The royal guards didn’t hesitate. They brutally ripped the heavy bronze chestplate off Haremhab’s body, tearing his fine clothes until he was left in nothing but a torn, dirty linen rag. He screamed and wept, his face covered in tears and sweat as they dragged him backward out of the throne hall. His bare feet scraped against the polished black stone, leaving a frantic, smeared trail of sweat—the exact same way he had dragged me into the palace.
As the heavy bronze doors of the hall slammed shut behind his screaming form, a deep, peaceful silence washed over the room.
Two hours later, the palace gates opened once again.
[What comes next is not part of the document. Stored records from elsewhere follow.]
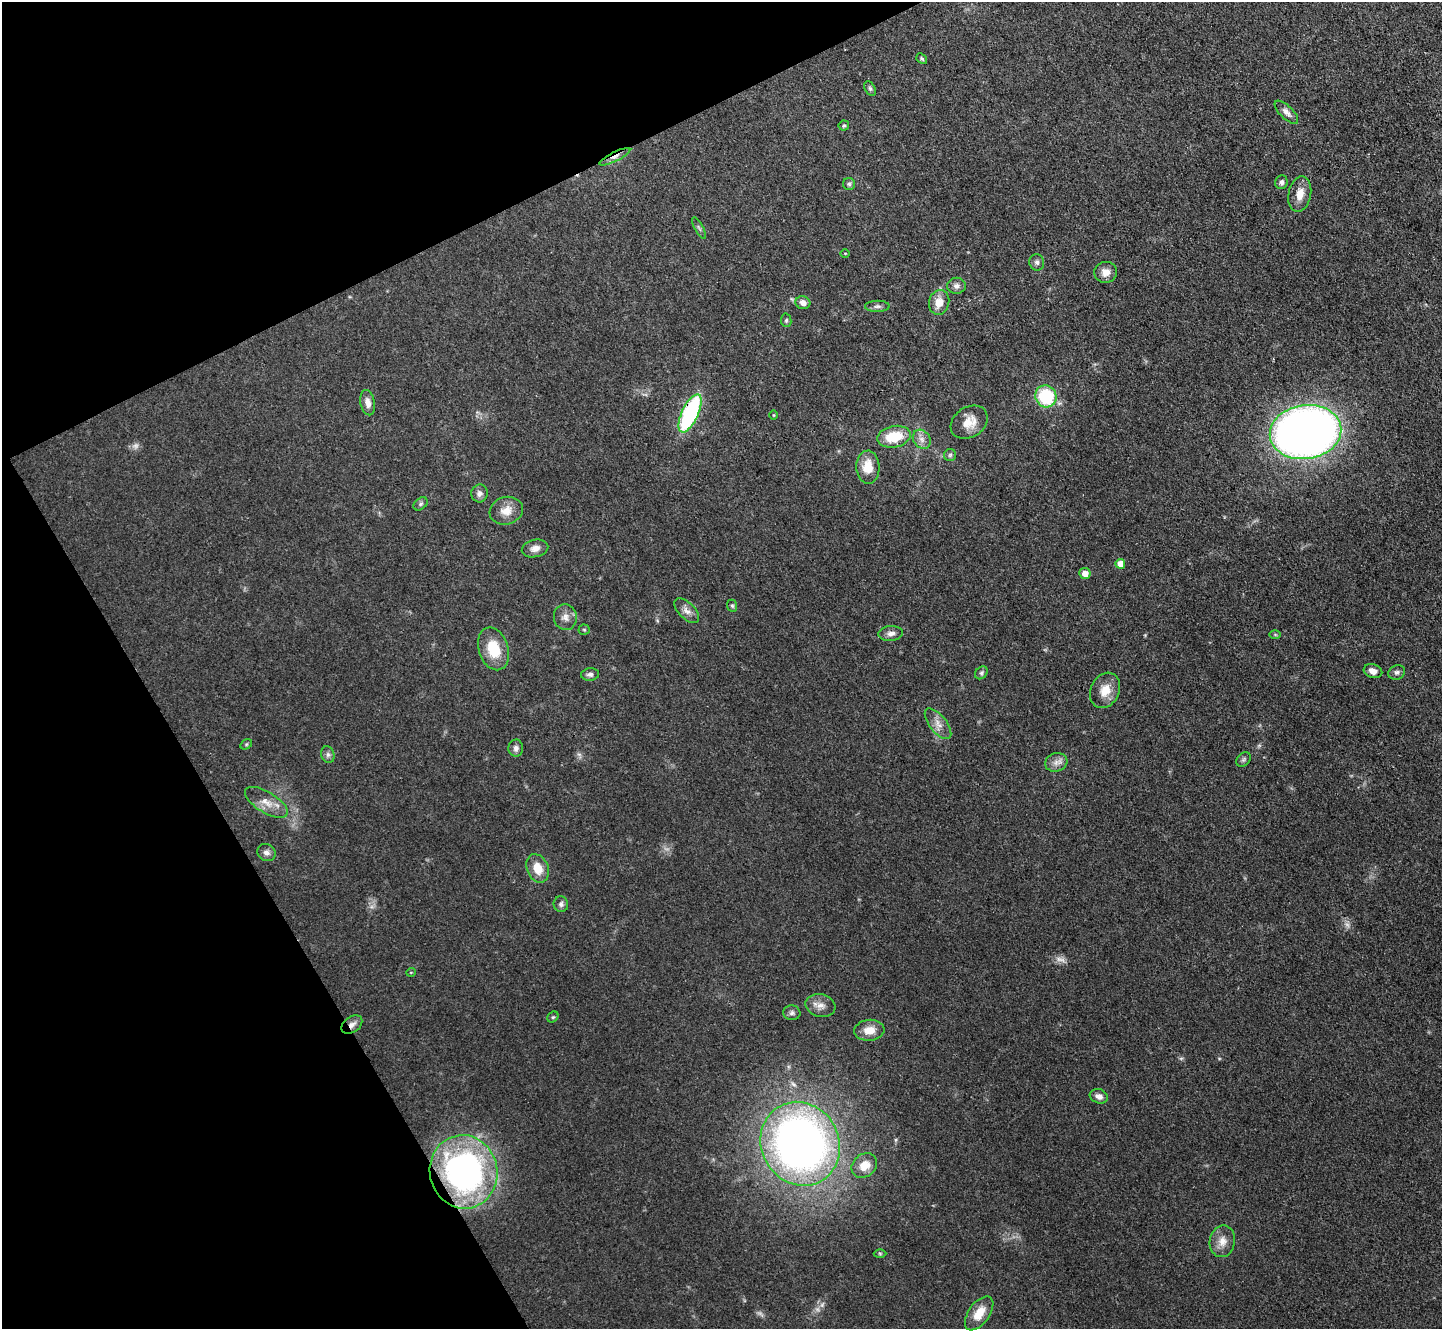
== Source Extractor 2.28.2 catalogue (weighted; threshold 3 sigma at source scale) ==
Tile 5 of 4 x 4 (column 1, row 2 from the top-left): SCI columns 3-1442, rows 2809-4135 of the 5764 x 5754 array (HDU 1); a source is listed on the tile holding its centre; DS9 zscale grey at full resolution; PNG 1444 x 1331 px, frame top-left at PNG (2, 2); each listed source drawn as its Kron ellipse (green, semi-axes under 4 px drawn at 4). Shown black and unused: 23% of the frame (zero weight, under 3 of 4 exposures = <1% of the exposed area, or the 3 px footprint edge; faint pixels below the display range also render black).
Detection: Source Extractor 2.28.2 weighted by HDU 2 'WHT'; one run over the whole footprint, this tile lists its part. Background 0.0479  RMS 0.0057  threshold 0.0258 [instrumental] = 3 sigma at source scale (4.5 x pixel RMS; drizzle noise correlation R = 1.50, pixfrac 1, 0.05/0.05 arcsec/px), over >= 5 px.
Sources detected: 73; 5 too faint to see at this stretch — neither listed nor drawn; the other 68 listed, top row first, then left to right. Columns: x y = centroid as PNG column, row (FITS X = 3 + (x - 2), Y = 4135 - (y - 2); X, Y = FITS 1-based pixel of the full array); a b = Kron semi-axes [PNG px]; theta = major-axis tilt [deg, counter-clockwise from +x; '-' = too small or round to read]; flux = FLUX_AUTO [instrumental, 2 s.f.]
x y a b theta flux
922 58 6 4 -39 0.88
870 88 8 5 -63 1.3
1286 112 15 6 -44 3
844 126 5 5 - 0.96
615 157 17 4 26 3.3
1281 182 7 6 - 1.8
849 184 6 6 - 1.2
1300 194 18 11 78 7.3
699 228 12 3 -62 1
845 253 5 3 - 0.48
1037 262 8 7 - 1.9
1106 272 11 10 - 5.1
957 286 9 8 - 2.7
939 302 12 10 76 7.2
803 303 7 6 - 3.5
877 306 12 5 1 2
786 320 7 5 -80 1
1046 396 11 10 - 33
368 403 13 7 -78 4
690 413 21 8 65 80
774 415 5 3 - 0.48
969 422 20 15 34 9.5
1305 432 36 27 8 570
894 437 17 10 12 18
922 439 10 8 -54 3.3
950 455 6 6 - 1.2
868 467 16 11 -87 11
479 493 9 8 - 2.5
421 504 8 5 41 1.2
506 511 17 13 16 7.2
535 548 13 8 13 3.8
1120 564 5 5 - 7
1085 573 6 5 - 5
732 606 6 5 - 0.9
687 611 15 8 -44 3.7
565 617 13 11 -78 4.3
584 630 5 5 - 0.85
891 633 12 7 5 3.1
1275 635 6 4 -1 0.71
493 649 22 14 -72 17
1373 671 9 6 -16 3.8
1397 672 8 7 - 1.7
981 673 7 5 46 1.2
590 674 9 6 6 2
1105 690 18 14 63 9
938 724 18 8 -51 5
246 744 6 4 31 0.83
516 748 8 7 - 2.3
328 755 9 6 -76 1.9
1243 760 8 6 45 1.3
1056 762 11 9 17 3.8
266 802 24 10 -31 7.8
266 852 9 8 - 2.6
538 868 15 10 -67 9.2
561 904 8 7 - 1.9
411 972 5 3 - 0.44
820 1006 15 11 -15 4.8
792 1013 8 7 - 1.7
553 1017 6 5 - 0.85
352 1025 11 7 37 3.3
869 1030 15 10 6 7.6
1099 1096 9 7 -20 3.2
800 1144 43 39 -62 380
864 1166 13 11 41 8.5
464 1172 37 34 -77 180
1222 1241 16 12 80 6.3
880 1253 6 4 -1 0.76
979 1313 19 10 54 10
Overlapping masked pixels (flux is a lower limit): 4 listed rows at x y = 615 157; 690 413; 352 1025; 464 1172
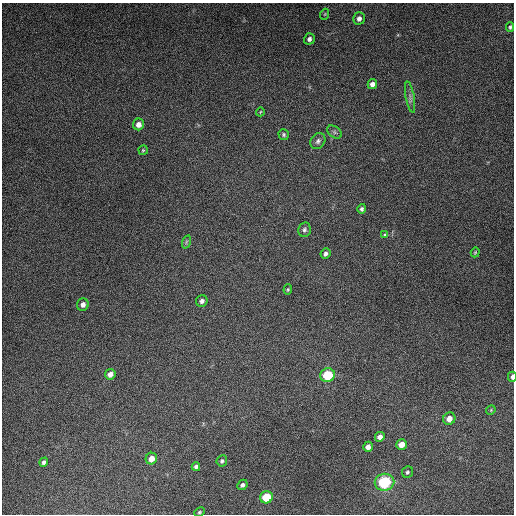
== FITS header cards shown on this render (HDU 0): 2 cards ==
NAXIS1  =                  512
NAXIS2  =                  512

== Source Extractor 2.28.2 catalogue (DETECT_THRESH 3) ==
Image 512 x 512 px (HDU 0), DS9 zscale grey, 1 PNG px = 1 image px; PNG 516 x 516 px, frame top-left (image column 1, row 512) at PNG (2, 3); each listed source drawn as its Kron ellipse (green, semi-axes under 4 px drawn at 4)
Background 5410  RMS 320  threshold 974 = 3 sigma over >= 5 px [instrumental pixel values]
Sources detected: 38; all 38 listed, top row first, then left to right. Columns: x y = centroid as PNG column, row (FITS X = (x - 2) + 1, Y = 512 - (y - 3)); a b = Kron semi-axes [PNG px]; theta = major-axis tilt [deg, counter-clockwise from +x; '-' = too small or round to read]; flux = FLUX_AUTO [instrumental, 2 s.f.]
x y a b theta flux
325 14 5 3 - 2.1e+04
359 18 6 5 - 8.7e+04
510 27 5 4 - 3.3e+04
309 39 6 5 - 6.5e+04
372 84 5 4 - 1.0e+05
410 97 16 4 -79 8.5e+04
260 112 4 3 - 1.6e+04
138 124 6 5 - 1.3e+05
334 132 8 5 -37 4.9e+04
284 135 5 5 - 3.9e+04
318 141 8 7 - 7.4e+04
143 150 5 4 - 2.8e+04
362 209 5 4 - 4.7e+04
304 230 7 6 - 5.6e+04
385 234 3 3 - 5.3e+04
186 242 7 4 72 3.5e+04
475 252 5 4 - 2.5e+04
326 254 5 4 - 6.2e+04
288 290 5 4 - 2.8e+04
202 301 6 5 - 7.9e+04
83 305 6 6 - 9.7e+04
110 374 5 5 - 1.2e+05
328 375 7 7 - 9.1e+05
512 377 5 3 - 6.9e+04
491 410 5 4 - 2.3e+04
449 419 6 6 - 1.7e+05
380 437 5 5 - 1.0e+05
401 444 5 5 - 1.9e+05
368 447 5 4 - 9.7e+04
151 459 6 5 - 1.6e+05
222 461 6 5 - 4.5e+04
44 462 5 4 - 5.8e+04
196 467 4 4 - 5.6e+04
407 472 6 5 - 3.8e+04
385 482 10 8 10 1.4e+06
242 485 6 4 47 5.0e+04
266 497 6 6 - 5.9e+05
199 512 5 4 - 2.8e+04
At the frame edge (FLAGS 8, measured only in part): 1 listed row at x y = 512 377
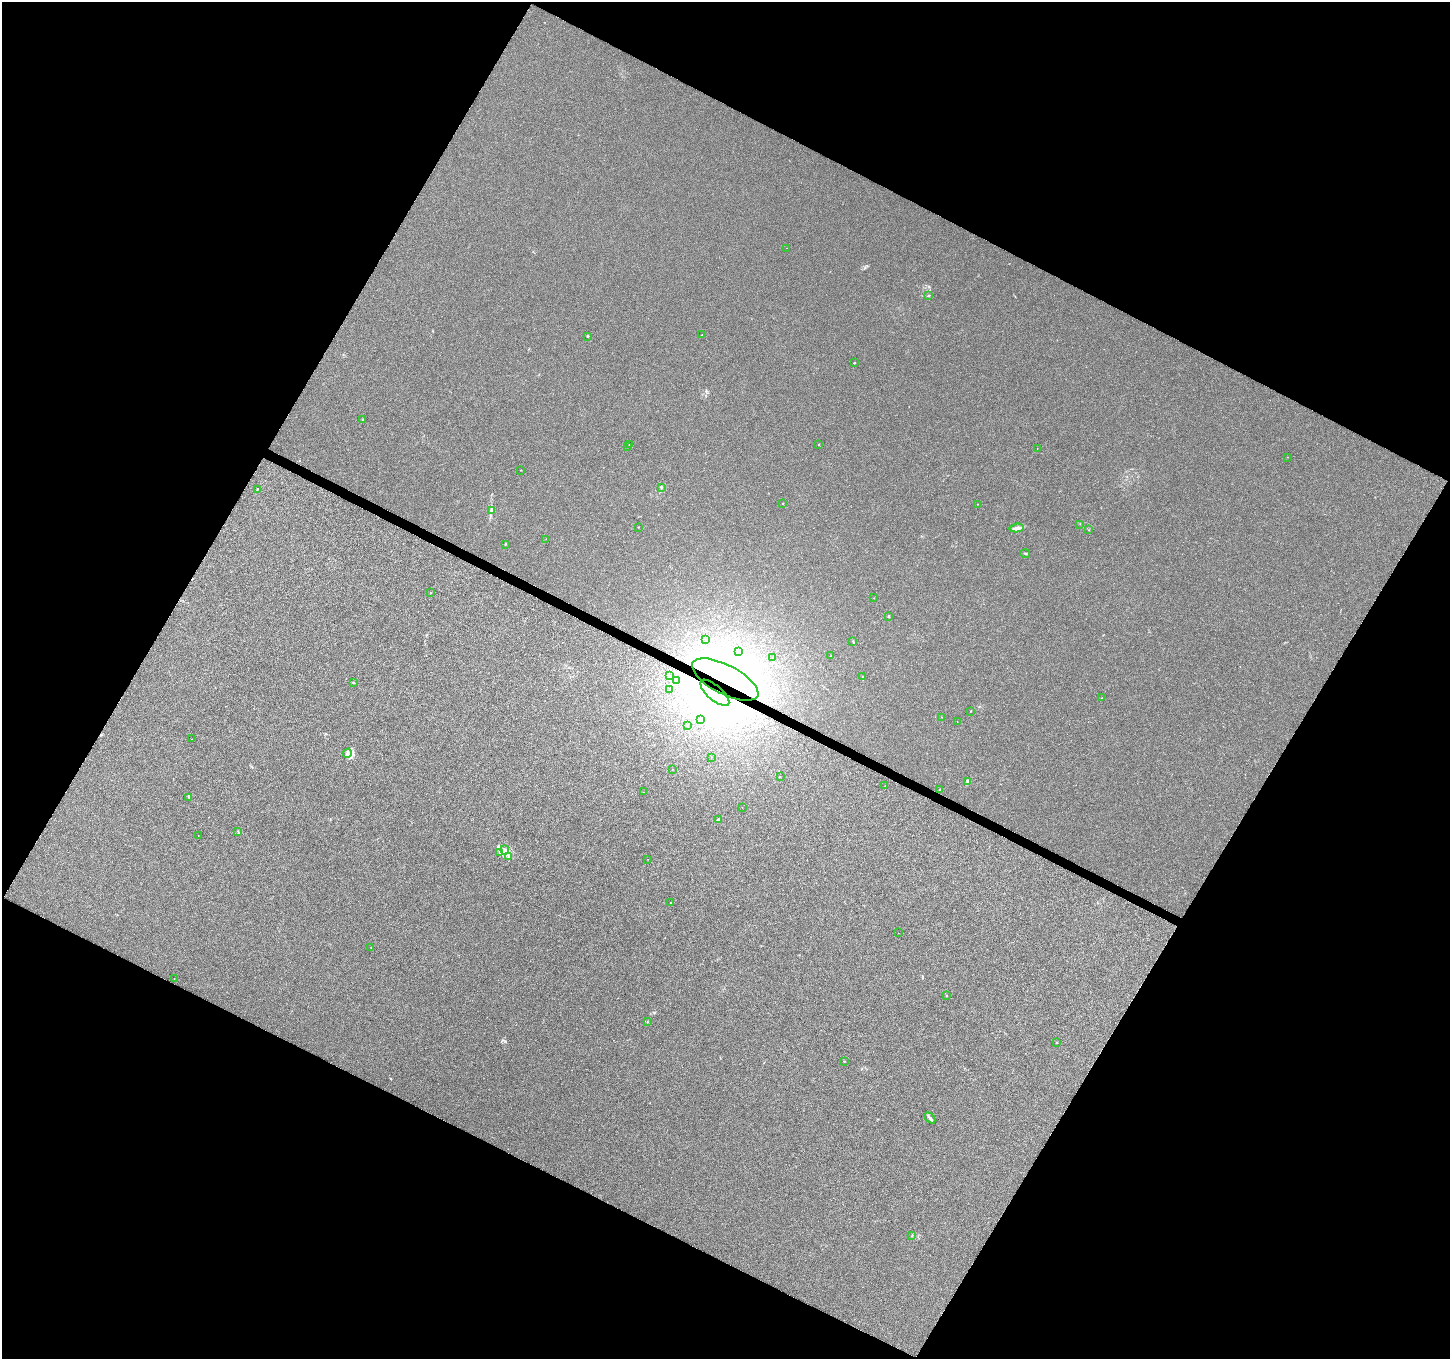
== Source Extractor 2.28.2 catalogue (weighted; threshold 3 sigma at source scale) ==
The royal litter arrived, surrounded by the Pharaoh’s best physicians.
I rushed down the steps, ignoring the pain in my body, as the silk curtains were pulled back. There, lying on a bed of soft goose feathers, wrapped in the finest white linen of the palace, was my mother. Her fever had already been broken by the cool royal medicine, and for the first time in years, her eyes were clear and bright.
She looked at me, seeing the golden amulet of the Pharaoh resting against my chest, and then she looked up at the Pharaoh himself, who was standing right beside me with tears in his eyes.
“You kept him safe, Maree,” the Pharaoh whispered, kneeling beside her litter. “You saved the future of Egypt.”
My mother smiled, a single tear of pure joy rolling down her pale cheek as she reached out her weak hand to hold mine. “I told you, my sweet boy… the gods never forget a child of the Nile.”
I looked out over the massive white walls of the palace, watching the golden sun set over the great river, realizing that the long, dark night of our suffering had finally ended.
I was no longer the starving street rat who had to beg for a scrap of dried meat in the dirt; I was a prince of Egypt, standing tall in the light of absolute justice, while the man who had tried to destroy us screamed in the dark, learning too late that the screams of the powerless will always rise to shake the thrones of the mighty.